Dr. Tavpritesh Sethi

IIIT, New Delhi, India.

Dr. Tavpritesh Sethi is an Assistant Professor in Computational Biology at Indraprastha Institute of Information Technology Delhi and the Regional Leader of IASyM for Australasia (AASyM). He was a visiting faculty member at Stanford University, School of Medicine from February 2017 - January 2019 and is a Wellcome Trust/DBT India Alliance sponsored Fellow at Department of Pediatrics, All India Institute of Medical Sciences, New Delhi; He is a clinician (M.B.B.S.) turned computational scientist (Ph.D.) focused on enabling next-generation decision systems using the principles of Systems Medicine and Artificial Intelligence. His focus areas for AI development are Critical Care Medicine, Maternal and Child health, Public Health and AI for Social Good. He is the Regional Editor of Systems Medicine

Themes:

Systems AI for Critical Care, Public Health, Maternal and Child Health, Health Inequality and Social Good.

Session: Pre-Conference Workshop

Day 1: September 12, 2019 | Session CO-CHAIR | 9:00 AM - 5:00 PM

Tavpritesh Sethi, MBBS, PhD, IIIT, Delhi, India.

Session: Pre-Conference Workshop, HANDS-ON SESSION

Day 1: September 11, 2019 | Pre-Conference Workshop | 10:30 AM - NOON

From Complex Networks To Clinical Decisions With Bayesian Artificial Intelligence

Tavpritesh Sethi, MBBS, PhD, IIIT, Delhi, India.

Networks are one of the most intuitive representations of complex data. However, most networks rely on pair-wise associations which limits their use for making decisions. Bayesian Decision Networks (BDNs) extend a class of probabilistic graphical models known as Bayesian Networks by using decision theory and have been used in business settings for decision making. However, BDNs are under-exploited in clinical and public health settings because of the complex nature of datasets which makes it difficult for these networks to be hand-specified. This tutorial will teach the participants to learn Bayesian-network models directly from data, assess these rigorously with statistical bootstrap evaluations, draw quantitative inferences, learn optimal decisions and deploy their models as a web-application based upon R/Shiny framework. Participants will learn to use these models both for probabilistic reasoning and causal inference depending upon the study design. Unlike most other forms of Artificial Intelligence and Machine Learning, BDNs are white-box models falling in the class of Explainable AI (XAI) and Fair Accountable Transparent ML (FAT-ML). The tutorial will cover an end-to-end walkthrough of the open-source platform, wiseR developed by the instructor and his team in collaboration with computer scientists and clinicians at Stanford and India. The tutorial will cover preliminary theory and two case-studies, in a clinical setting for Sepsis and a public health setting (Health Inequality) for learning decisions and policy, both published and available with linked open-data.

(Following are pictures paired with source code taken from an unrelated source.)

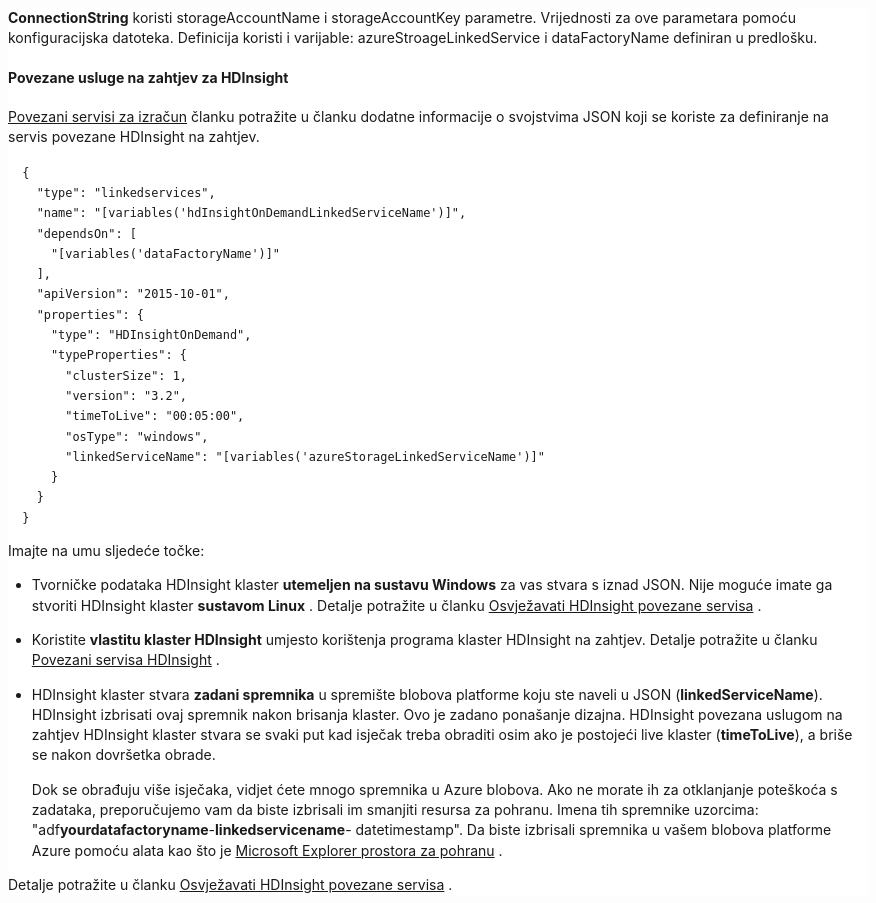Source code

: **ConnectionString** koristi storageAccountName i storageAccountKey parametre. Vrijednosti za ove parametara pomoću konfiguracijska datoteka. Definicija koristi i varijable: azureStroageLinkedService i dataFactoryName definiran u predlošku. 
    
#### <a name="hdinsight-on-demand-linked-service"></a>Povezane usluge na zahtjev za HDInsight
[Povezani servisi za izračun](data-factory-compute-linked-services.md#azure-hdinsight-on-demand-linked-service) članku potražite u članku dodatne informacije o svojstvima JSON koji se koriste za definiranje na servis povezane HDInsight na zahtjev.  

      {
        "type": "linkedservices",
        "name": "[variables('hdInsightOnDemandLinkedServiceName')]",
        "dependsOn": [
          "[variables('dataFactoryName')]"
        ],
        "apiVersion": "2015-10-01",
        "properties": {
          "type": "HDInsightOnDemand",
          "typeProperties": {
            "clusterSize": 1,
            "version": "3.2",
            "timeToLive": "00:05:00",
            "osType": "windows",
            "linkedServiceName": "[variables('azureStorageLinkedServiceName')]"
          }
        }
      }

Imajte na umu sljedeće točke: 

- Tvorničke podataka HDInsight klaster **utemeljen na sustavu Windows** za vas stvara s iznad JSON. Nije moguće imate ga stvoriti HDInsight klaster **sustavom Linux** . Detalje potražite u članku [Osvježavati HDInsight povezane servisa](data-factory-compute-linked-services.md#azure-hdinsight-on-demand-linked-service) . 
- Koristite **vlastitu klaster HDInsight** umjesto korištenja programa klaster HDInsight na zahtjev. Detalje potražite u članku [Povezani servisa HDInsight](data-factory-compute-linked-services.md#azure-hdinsight-linked-service) .
- HDInsight klaster stvara **zadani spremnika** u spremište blobova platforme koju ste naveli u JSON (**linkedServiceName**). HDInsight izbrisati ovaj spremnik nakon brisanja klaster. Ovo je zadano ponašanje dizajna. HDInsight povezana uslugom na zahtjev HDInsight klaster stvara se svaki put kad isječak treba obraditi osim ako je postojeći live klaster (**timeToLive**), a briše se nakon dovršetka obrade.

    Dok se obrađuju više isječaka, vidjet ćete mnogo spremnika u Azure blobova. Ako ne morate ih za otklanjanje poteškoća s zadataka, preporučujemo vam da biste izbrisali im smanjiti resursa za pohranu. Imena tih spremnike uzorcima: "adf**yourdatafactoryname**-**linkedservicename**- datetimestamp". Da biste izbrisali spremnika u vašem blobova platforme Azure pomoću alata kao što je [Microsoft Explorer prostora za pohranu](http://storageexplorer.com/) .

Detalje potražite u članku [Osvježavati HDInsight povezane servisa](data-factory-compute-linked-services.md#azure-hdinsight-on-demand-linked-service) .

SESSION 6 : AI/DEEP LEARNING IN MEDICINE & NLP

DAY 3: September 13, 2019 | Session 6 | 3:15 PM - 3:35 PM

Learning to Predict Critical Outcomes in the Intensive Care Unit: the Safe-ICU Perspective

Tavpritesh Sethi, MBBS, PhD, IIIT, Delhi, India.

A new machine learning paper is published every 20 minutes, yet a tiny fraction of these makes its way to the bedside. This talk will outline our effort to bridge this gap with Meaningful, Enriching and Discovery-led Artificial Intelligence for Medicine (MED-AIM) for the Intensive Care Units. Case studies from our work on predictive models for the ICU and public health settings will be presented including the creation of SAFE-ICU, the largest Pediatric Big-data resource at All India Institute of Medical Sciences, New Delhi, India. The development of wiseR, our interpretable and interactive AI platform for constructing Bayesian Decision Networks will be highlighted with case studies addressing antimicrobial resistance and maternal health. The talk will conclude with a discussion on social aspects of AI in medicine and our learnings on mitigation of health inequality in the United States.